Pantau - Ketua DPR RI Puan Maharani menegaskan bahwa kekuasaan sejati adalah amanah untuk melayani rakyat, bukan sekadar simbol kekuasaan atau alat politik yang menjauh dari kebutuhan publik.
Dalam pidatonya pada Sidang Tahunan MPR RI 2025, Puan menggunakan metafora cinta segitiga untuk menggambarkan ketegangan antara aspirasi rakyat, ketersediaan anggaran, dan kepatuhan terhadap aturan hukum yang kerap menghambat kecepatan respons pemerintah terhadap persoalan rakyat.
"Bagi rakyat yang membutuhkan kehadiran negara dalam menyelesaikan persoalan hidupnya, menunggu satu hari saja terasa sangat lama. Tetapi bagi kita, para pemangku kekuasaan di DPR dan pemerintah, membahas dan mencari solusi atas persoalan rakyat sering kali berlangsung berhari-hari, berbulan-bulan, bahkan bertahun-tahun," ungkap Puan dalam pidatonya.
Cinta Segitiga Kekuasaan: Aspirasi, Anggaran, dan Aturan
Menurut Puan, cinta segitiga kekuasaan terdiri atas tiga unsur utama.
Pertama, aspirasi rakyat yang menuntut kepastian dan kecepatan respons negara.
Kedua, ketersediaan anggaran yang sering membatasi ruang gerak kebijakan.
Ketiga, aturan hukum yang kerap menjadi penghambat langkah-langkah cepat pemerintah.
Puan menyampaikan bahwa dengan segala sumber daya yang dimiliki negara — mulai dari birokrasi, anggaran, sumber daya alam, hingga kewenangan — rakyat berharap kehadiran negara bisa dirasakan nyata, bukan sekadar dalam pidato atau baliho.
"Kekuasaan bukan untuk menakuti rakyat, melainkan untuk menyelesaikan urusan rakyat, meskipun seringkali urusannya rumit, ibarat cinta segitiga antara aspirasi, anggaran, dan aturan," tegasnya.

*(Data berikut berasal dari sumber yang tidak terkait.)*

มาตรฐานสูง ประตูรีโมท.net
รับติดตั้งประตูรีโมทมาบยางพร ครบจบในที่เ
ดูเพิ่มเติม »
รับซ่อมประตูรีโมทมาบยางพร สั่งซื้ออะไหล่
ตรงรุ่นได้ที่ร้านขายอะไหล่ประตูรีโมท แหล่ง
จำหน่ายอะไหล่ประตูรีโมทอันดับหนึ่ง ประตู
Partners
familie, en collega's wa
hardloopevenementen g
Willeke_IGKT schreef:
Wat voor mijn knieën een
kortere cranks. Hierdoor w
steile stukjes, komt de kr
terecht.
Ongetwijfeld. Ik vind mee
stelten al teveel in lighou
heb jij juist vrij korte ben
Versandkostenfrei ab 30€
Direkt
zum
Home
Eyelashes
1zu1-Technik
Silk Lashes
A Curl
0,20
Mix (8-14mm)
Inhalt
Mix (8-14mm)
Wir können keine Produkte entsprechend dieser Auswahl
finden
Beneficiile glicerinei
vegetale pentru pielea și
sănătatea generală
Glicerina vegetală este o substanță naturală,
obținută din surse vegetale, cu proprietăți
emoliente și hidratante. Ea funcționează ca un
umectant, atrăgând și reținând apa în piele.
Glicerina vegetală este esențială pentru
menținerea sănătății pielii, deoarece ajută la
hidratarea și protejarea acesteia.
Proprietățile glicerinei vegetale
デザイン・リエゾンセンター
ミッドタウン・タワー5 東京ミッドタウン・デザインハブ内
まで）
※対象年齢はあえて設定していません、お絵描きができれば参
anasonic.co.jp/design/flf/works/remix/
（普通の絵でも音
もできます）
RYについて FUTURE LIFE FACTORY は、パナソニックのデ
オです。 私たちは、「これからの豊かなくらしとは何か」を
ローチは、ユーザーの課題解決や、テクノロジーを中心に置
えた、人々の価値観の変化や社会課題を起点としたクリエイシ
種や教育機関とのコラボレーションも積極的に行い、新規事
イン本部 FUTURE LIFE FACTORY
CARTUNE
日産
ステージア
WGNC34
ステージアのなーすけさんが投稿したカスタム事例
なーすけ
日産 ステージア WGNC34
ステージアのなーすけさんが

Ajak Pemegang Kekuasaan untuk Move On dari Rutinitas Lamban
Puan menekankan bahwa tugas eksekutif, legislatif, dan yudikatif adalah menghadirkan kebijakan yang benar-benar melayani dan mensejahterakan rakyat, bukan sekadar menciptakan aturan tanpa implementasi yang nyata.
Keberpihakan pada rakyat, katanya, tidak boleh hanya menjadi wacana, melainkan harus diwujudkan dalam tindakan konkret dan terencana.
Ia menyatakan bahwa serumit apa pun konflik antara aspirasi, anggaran, dan aturan, selalu ada jalan keluar melalui keberanian, komitmen, dan kemampuan menyeimbangkan ketiganya.
Puan mengajak seluruh pemegang kekuasaan untuk move on dari birokrasi yang lamban, rutinitas formalitas, dan kebiasaan menunda penyelesaian masalah rakyat.
"Tugas kita bukan hanya membicarakan harapan rakyat, tetapi juga mewujudkannya. Pemerintah dalam menjalankan kekuasaannya harus senantiasa mawas diri sebab kekuasaan sejatinya adalah untuk melayani, membantu, dan memberdayakan rakyat," pungkasnya.